EU Climate Action: An Opportunity for US Competitiveness
European Union leaders just raised their game by confirming their intent to develop a carbon border tax to be in place by Jan. 1, 2023. A new element in the EU’s response to climate change, this is a significant development in its efforts to reduce greenhouse gas emissions. Although few details about the policy are known, the tax will likely make foreign producers as responsible as its own for meeting Europe’s environmental ambition. The U.S. can—and should—join its allies across the Atlantic in this crucial endeavor.
The U.S. has a choice. We can continue to play checkers in the game of global competitiveness: either escalating the trade wars that have harmed American businesses and consumers, or respond with shrugging indifference to European greening. Or we could play chess.
The EU has a mature cap-and-trade system and ambitious targets for clean energy and electric cars. In the face of the COVID-19 pandemic, European leaders are doubling down on their intentions to foster a green recovery. But European leaders are also aware of the risks of moving too quickly and of imposing too steep a cost on citizens. When the “Yellow Vest” protests of 2018 pitted climate actions against the working class, Europe’s leaders took note.
By raising a border tax on carbon, they will be able to argue that the governments’ climate ambitions will not see jobs transported abroad. They can promise a market for green economy products–one that will start in Europe and flourish around the world as consumer preferences change and governments implement climate policies.

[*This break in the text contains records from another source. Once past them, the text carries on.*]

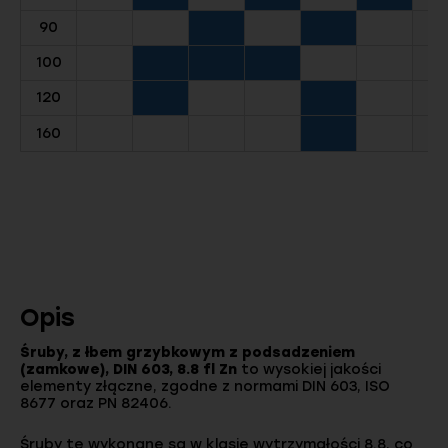
90
100
120
160
Opis
Śruby, z łbem grzybkowym z podsadzeniem
(zamkowe), DIN 603, 8.8 fl Zn
to wysokiej jakości
elementy złączne, zgodne z normami DIN 603, ISO
8677 oraz PN 82406.
Śruby te wykonane są w klasie wytrzymałości 8.8, co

It would be a mistake to use the European carbon border tax as an excuse to escalate trade tensions and raise broad retaliatory tariffs on European products. When a government has an internal carbon pricing policy (as Europe does) certain import taxes on the carbon emissions from foreign goods are more tax policy than protectionism. They ensure that goods consumed within EU countries experience a carbon price, no matter their place of manufacture.
This keeps companies from offshoring production out of Europe and taking their emissions with them. Such adjustments are commonly used in other tax regimes and can comply with WTO rules on trade. Competitiveness is only affected insofar as countries or firms have particularly good, or bad, emissions profiles.
A tepid response to the EU carbon tax on imported goods would be a missed opportunity for the U.S. The EU and the U.S. could lead a joint effort to create a large market for cleaner goods, lean into our competitive assets, and work against the continued dominance of cheap goods manufactured abroad, mostly in China, without concern for environmental impact.
To do that, the U.S. should adopt the EU’s stance toward a border adjustment for carbon, with a corresponding national carbon price. Such a carbon price can be matched with tax cuts for workers to lower income taxes, spur economic growth, and increase total employment. Working alongside the EU, we could create a border mechanism to achieve parity with the EU’s and protect American manufacturing from unfair competition from carbon-intensive foreign goods.
Combined, the EU and the U.S. have more than double the GDP of China. That much market power, covered by carbon prices and maintained by border adjustments, will change the game for global competitiveness. The Boston Consulting Group reports that under an EU border adjustment for carbon, the U.S. “could emerge as the most carbon-friendly producer” for European manufacturers. This is because steel mills in the U.S. are twice as carbon efficient as their Chinese competitors.
According to the same report, Russian oil and gas would be less competitive than U.S. and Saudi Arabian oil and gas because of the higher emissions intensity of production in Russia. Russian businesses are already squirming at the prospect of the EU border adjustment. Creating markets for clean products will improve the competitiveness of our supplies and incentivize firms in foreign countries to clean up their act.
It might be tempting to see a European carbon border tax as yet another barrier to U.S. manufacturers and producers. But the reality is just the opposite. The more seriously the world regards the reduction of greenhouse gases, the better our industries will look compared to the competition. The EU’s latest decision demonstrates the opportunity we have at our disposal. All we have to do is look a couple of steps ahead towards a prosperous and clean future, and make the necessary moves to get there.
Alex Flint is the executive director of the Alliance for Market Solutions.
Joseph Majkut is the director of climate policy at the Niskanen Center.